On-demand ride-pooling (e.g., UberPool) has recently become popular because of its ability to lower costs for passengers while simultaneously increasing revenue for drivers and aggregation companies. Unlike in Taxi on Demand (ToD) services -- where a vehicle is only assigned one passenger at a time -- in on-demand ride-pooling, each (possibly partially filled) vehicle can be assigned a group of passenger requests with multiple different origin and destination pairs. To ensure near real-time response, existing solutions to the real-time ride-pooling problem are myopic in that they optimise the objective (e.g., maximise the number of passengers served) for the current time step without considering its effect on future assignments. This is because even a myopic assignment in ride-pooling involves considering what combinations of passenger requests that can be assigned to vehicles, which adds a layer of combinatorial complexity to the ToD problem. A popular approach that addresses the limitations of myopic assignments in ToD problems is Approximate Dynamic Programming (ADP).
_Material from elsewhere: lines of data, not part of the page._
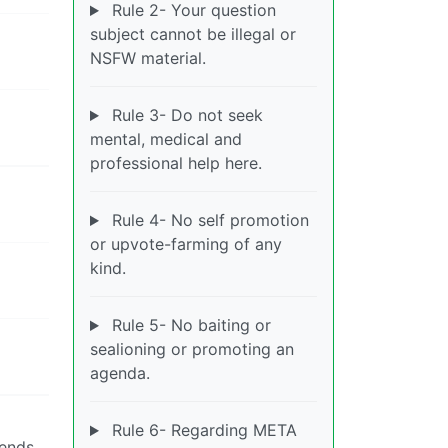
Rule 2- Your question
subject cannot be illegal or
NSFW material.
Rule 3- Do not seek
mental, medical and
professional help here.
Rule 4- No self promotion
or upvote-farming of any
kind.
Rule 5- No baiting or
sealioning or promoting an
agenda.
Rule 6- Regarding META
iends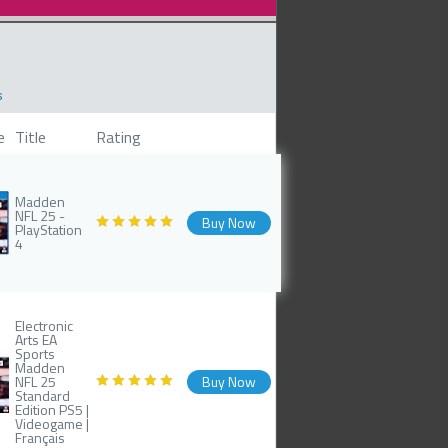
s
e
Title
Rating
Madden
NFL 25 -
Buy Now
PlayStation
4
Electronic
Arts EA
Sports
Madden
NFL 25
Buy Now
Standard
Edition PS5 |
Videogame |
Français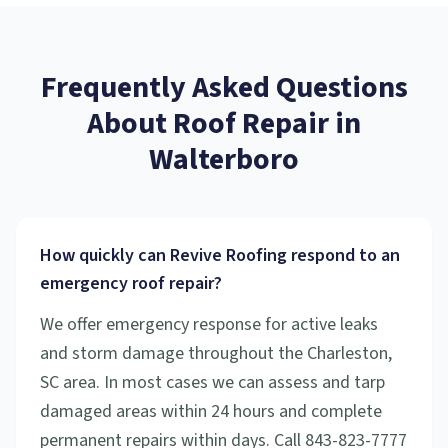
Frequently Asked Questions
About
Roof Repair
in
Walterboro
How quickly can Revive Roofing respond to an
emergency roof repair?
We offer emergency response for active leaks
and storm damage throughout the Charleston,
SC area. In most cases we can assess and tarp
damaged areas within 24 hours and complete
permanent repairs within days. Call 843-823-7777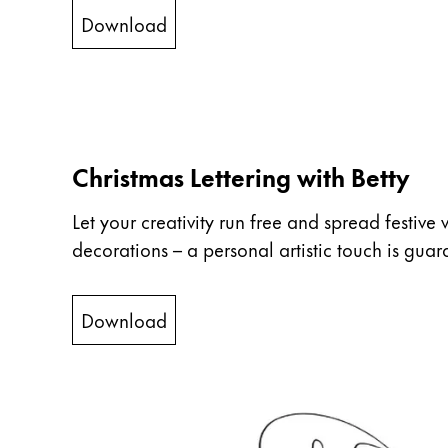
ไทย
Download
Vietnam
Tiếng Việt
Cambodia
English
Khmer
Christmas Lettering with Betty
Malaysia
Let your creativity run free and spread festive 
English
decorations – a personal artistic touch is guar
Middle East
This region lists countries with the language
Oceania
Download
This region lists countries with the language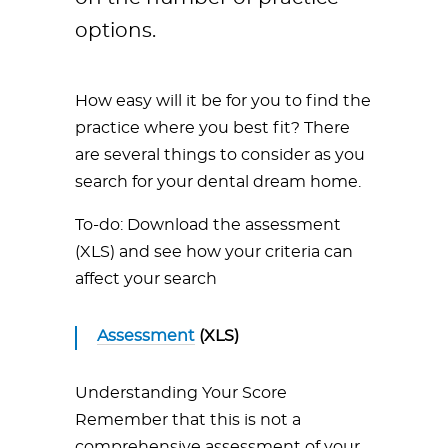
options.
How easy will it be for you to find the
practice where you best fit? There
are several things to consider as you
search for your dental dream home.
To-do: Download the assessment
(XLS) and see how your criteria can
affect your search
Assessment
(XLS)
Understanding Your Score
Remember that this is not a
comprehensive assessment of your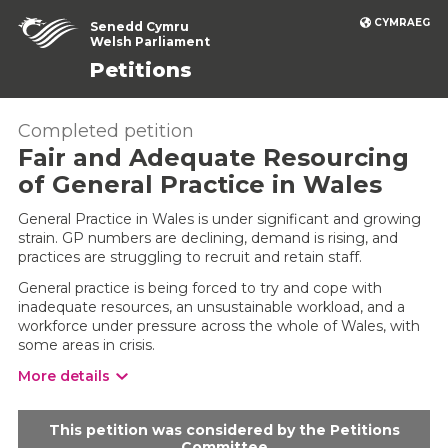
CYMRAEG
Senedd Cymru
Welsh Parliament
Petitions
Completed petition
Fair and Adequate Resourcing
of General Practice in Wales
General Practice in Wales is under significant and growing
strain. GP numbers are declining, demand is rising, and
practices are struggling to recruit and retain staff.
General practice is being forced to try and cope with
inadequate resources, an unsustainable workload, and a
workforce under pressure across the whole of Wales, with
some areas in crisis.
More details
This petition was considered by the Petitions
Committee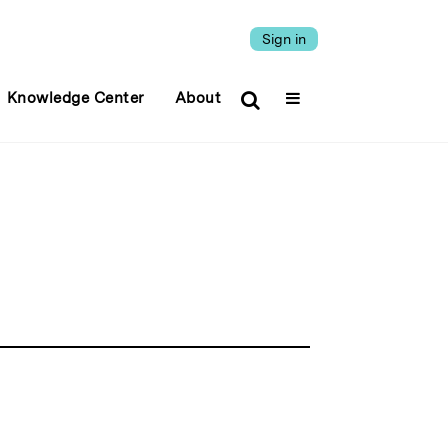
Sign in
Knowledge Center
About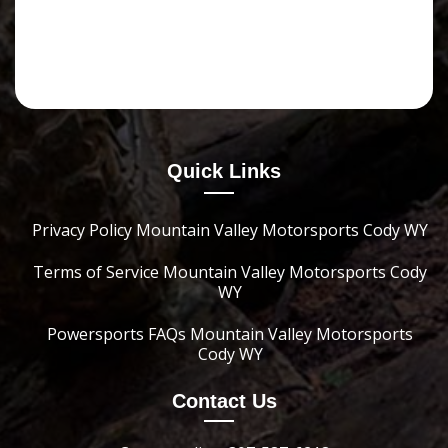
Quick Links
Privacy Policy Mountain Valley Motorsports Cody WY
Terms of Service Mountain Valley Motorsports Cody
WY
Powersports FAQs Mountain Valley Motorsports
Cody WY
Contact Us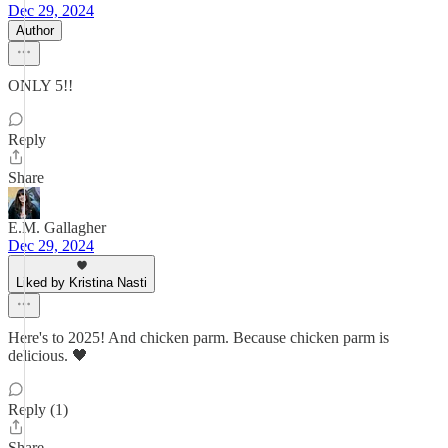
Dec 29, 2024
Author
ONLY 5!!
Reply
Share
E.M. Gallagher
Dec 29, 2024
Liked by Kristina Nasti
Here's to 2025! And chicken parm. Because chicken parm is
delicious. 🖤
Reply (1)
Share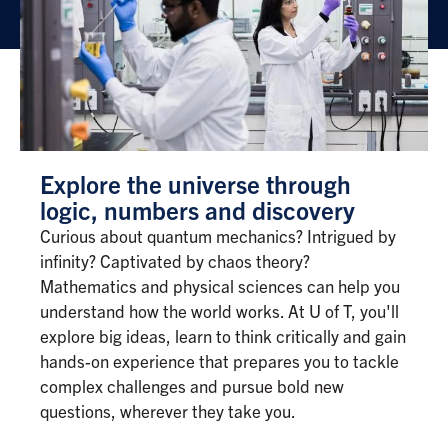
Explore the universe through
logic, numbers and discovery
Curious about quantum mechanics? Intrigued by
infinity? Captivated by chaos theory?
Mathematics and physical sciences can help you
understand how the world works. At U of T, you'll
explore big ideas, learn to think critically and gain
hands-on experience that prepares you to tackle
complex challenges and pursue bold new
questions, wherever they take you.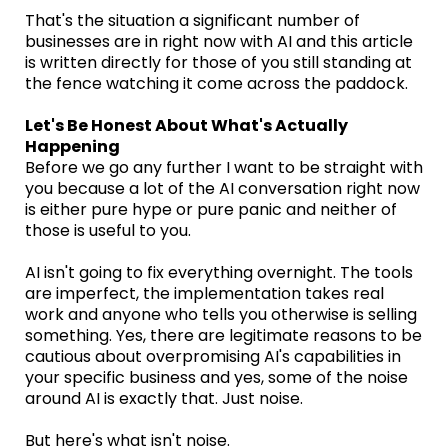
That's the situation a significant number of
businesses are in right now with AI and this article
is written directly for those of you still standing at
the fence watching it come across the paddock.
Let's Be Honest About What's Actually
Happening
Before we go any further I want to be straight with
you because a lot of the AI conversation right now
is either pure hype or pure panic and neither of
those is useful to you.
AI isn't going to fix everything overnight. The tools
are imperfect, the implementation takes real
work and anyone who tells you otherwise is selling
something. Yes, there are legitimate reasons to be
cautious about overpromising AI's capabilities in
your specific business and yes, some of the noise
around AI is exactly that. Just noise.
But here's what isn't noise.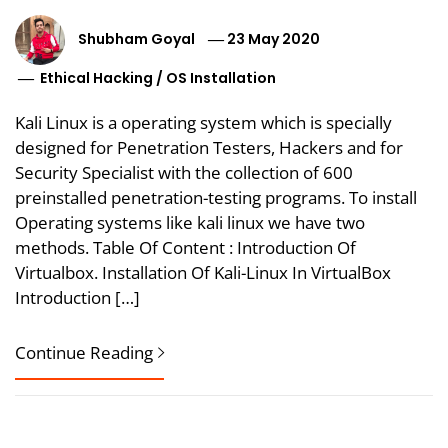
Shubham Goyal
23 May 2020
Ethical Hacking
/
OS Installation
Kali Linux is a operating system which is specially
designed for Penetration Testers, Hackers and for
Security Specialist with the collection of 600
preinstalled penetration-testing programs. To install
Operating systems like kali linux we have two
methods. Table Of Content : Introduction Of
Virtualbox. Installation Of Kali-­Linux In VirtualBox
Introduction […]
Continue Reading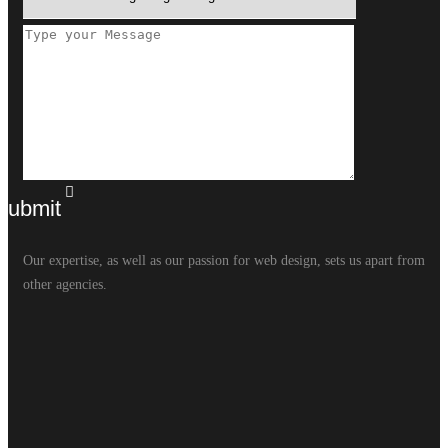
Our expertise, as well as our passion for web design, sets us apart from
other agencies.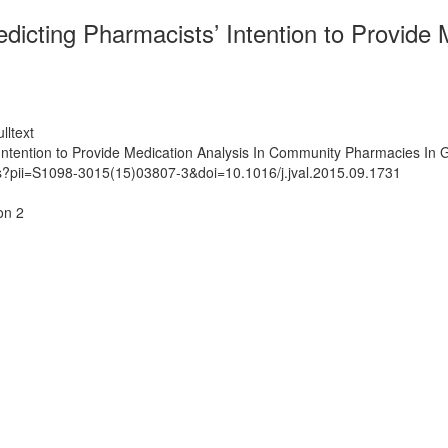
redicting Pharmacists’ Intention to Provid
lltext
’ Intention to Provide Medication Analysis In Community Pharmacies In
ts?pii=S1098-3015(15)03807-3&doi=10.1016/j.jval.2015.09.1731
on 2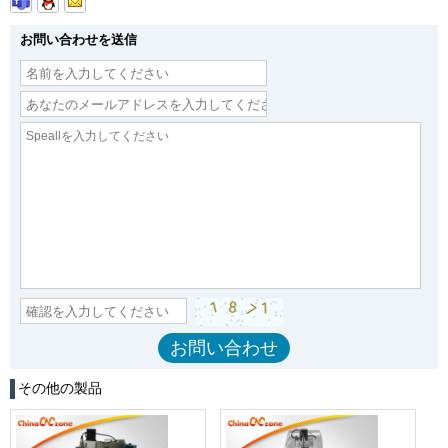
お問い合わせを送信
その他の製品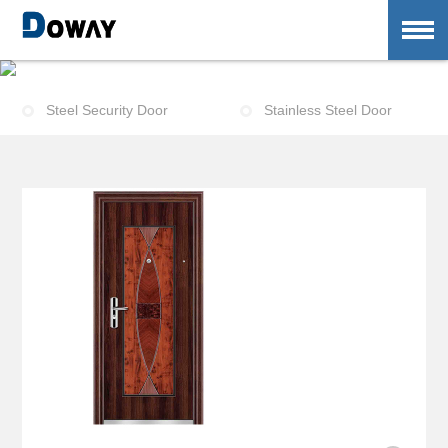
E
n
t
r
a
n
c
e
-
D
o
o
r
Steel Security Door
Stainless Steel Door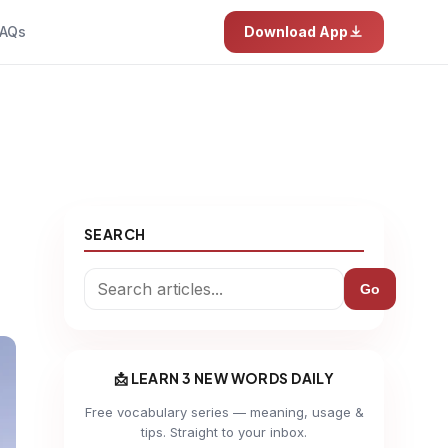
AQs
Download App
SEARCH
Go
📩 LEARN 3 NEW WORDS DAILY
Free vocabulary series — meaning, usage &
tips. Straight to your inbox.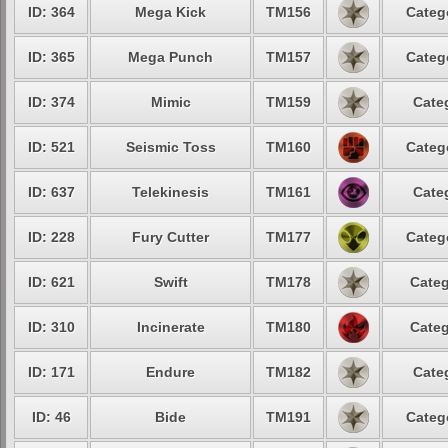
ID: 364
Mega Kick
TM156
Categ
ID: 365
Mega Punch
TM157
Categ
ID: 374
Mimic
TM159
Cate
ID: 521
Seismic Toss
TM160
Categ
ID: 637
Telekinesis
TM161
Cate
ID: 228
Fury Cutter
TM177
Categ
ID: 621
Swift
TM178
Categ
ID: 310
Incinerate
TM180
Categ
ID: 171
Endure
TM182
Cate
ID: 46
Bide
TM191
Categ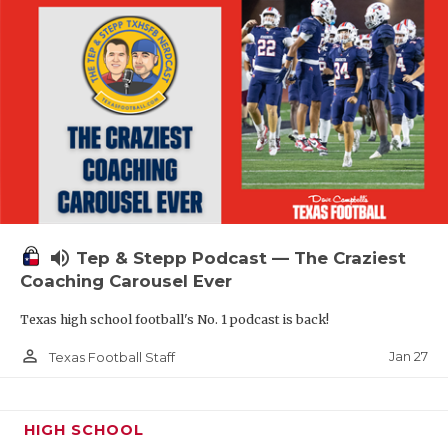
volume_up
Tep & Stepp Podcast — The Craziest
Coaching Carousel Ever
Texas high school football's No. 1 podcast is back!
person_outline
Jan 27
Texas Football Staff
HIGH SCHOOL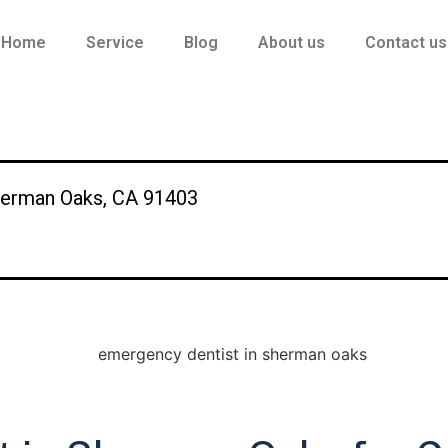
Home
Service
Blog
About us
Contact us
herman Oaks, CA 91403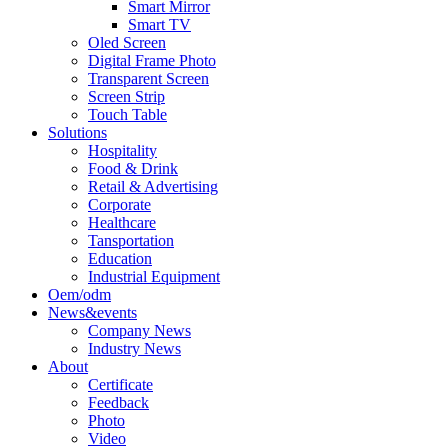
Smart Mirror
Smart TV
Oled Screen
Digital Frame Photo
Transparent Screen
Screen Strip
Touch Table
Solutions
Hospitality
Food & Drink
Retail & Advertising
Corporate
Healthcare
Tansportation
Education
Industrial Equipment
Oem/odm
News&events
Company News
Industry News
About
Certificate
Feedback
Photo
Video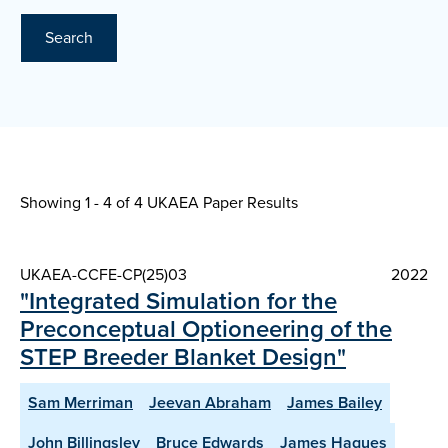
Search
Showing 1 - 4 of
4 UKAEA Paper Results
UKAEA-CCFE-CP(25)03
2022
"Integrated Simulation for the
Preconceptual Optioneering of the
STEP Breeder Blanket Design"
Sam Merriman
Jeevan Abraham
James Bailey
John Billingsley
Bruce Edwards
James Hagues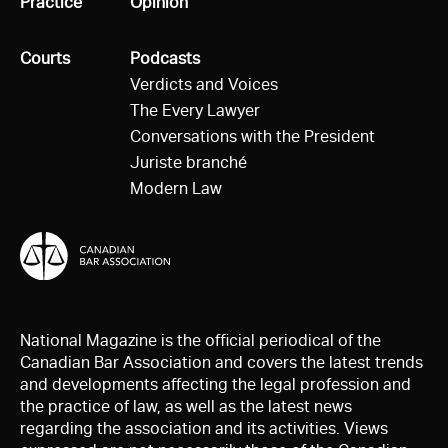
All
Practice
All
Opinion
All
Courts
All
Podcasts
Verdicts and Voices
The Every Lawyer
Conversations with the President
Juriste branché
Modern Law
National Magazine is the official periodical of the
Canadian Bar Association and covers the latest trends
and developments affecting the legal profession and
the practice of law, as well as the latest news
regarding the association and its activities. Views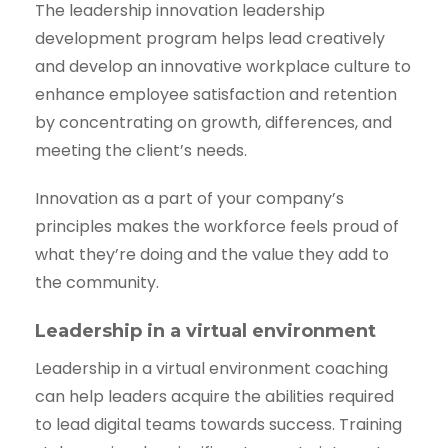
The leadership innovation leadership
development program helps lead creatively
and develop an innovative workplace culture to
enhance employee satisfaction and retention
by concentrating on growth, differences, and
meeting the client’s needs.
Innovation as a part of your company’s
principles makes the workforce feels proud of
what they’re doing and the value they add to
the community.
Leadership in a virtual environment
Leadership in a virtual environment coaching
can help leaders acquire the abilities required
to lead digital teams towards success. Training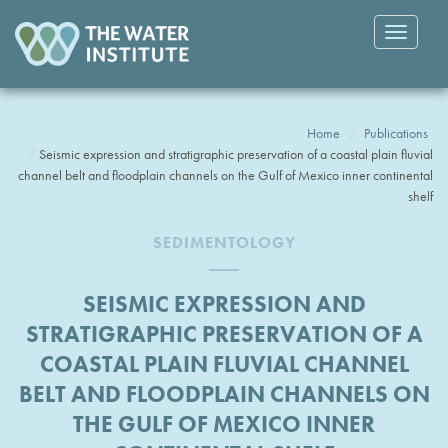
Toggle
navigatio
Home
Publications
Seismic expression and stratigraphic preservation of a coastal plain fluvial
channel belt and floodplain channels on the Gulf of Mexico inner continental
shelf
SEDIMENTOLOGY
SEISMIC EXPRESSION AND
STRATIGRAPHIC PRESERVATION OF A
COASTAL PLAIN FLUVIAL CHANNEL
BELT AND FLOODPLAIN CHANNELS ON
THE GULF OF MEXICO INNER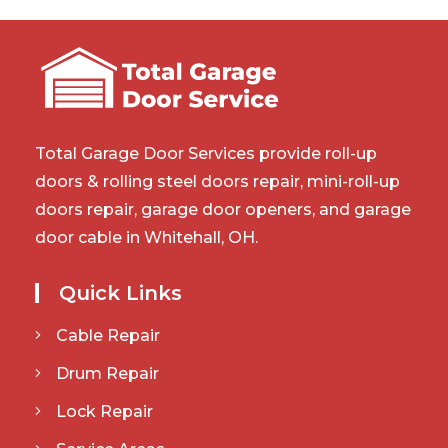
Total Garage Door Services provide roll-up
doors & rolling steel doors repair, mini-roll-up
doors repair, garage door openers, and garage
door cable in Whitehall, OH.
Quick Links
Cable Repair
Drum Repair
Lock Repair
Existing ADP methods for ToD can only handle Linear Program (LP) based assignments, however, while the assignment problem in ride-pooling requires an Integer Linear Program (ILP) with bad LP relaxations. To this end, our key technical contribution is in providing a general ADP method that can learn from ILP-based assignments. Additionally, we handle the extra combinatorial complexity from combinations of passenger requests by using a Neural Network based approximate value function and show a connection to Deep Reinforcement Learning that allows us to learn this value-function with increased stability and sample-efficiency. We show that our approach outperforms past approaches on a real-world dataset by up to 16%, a significant improvement in city-scale transportation problems.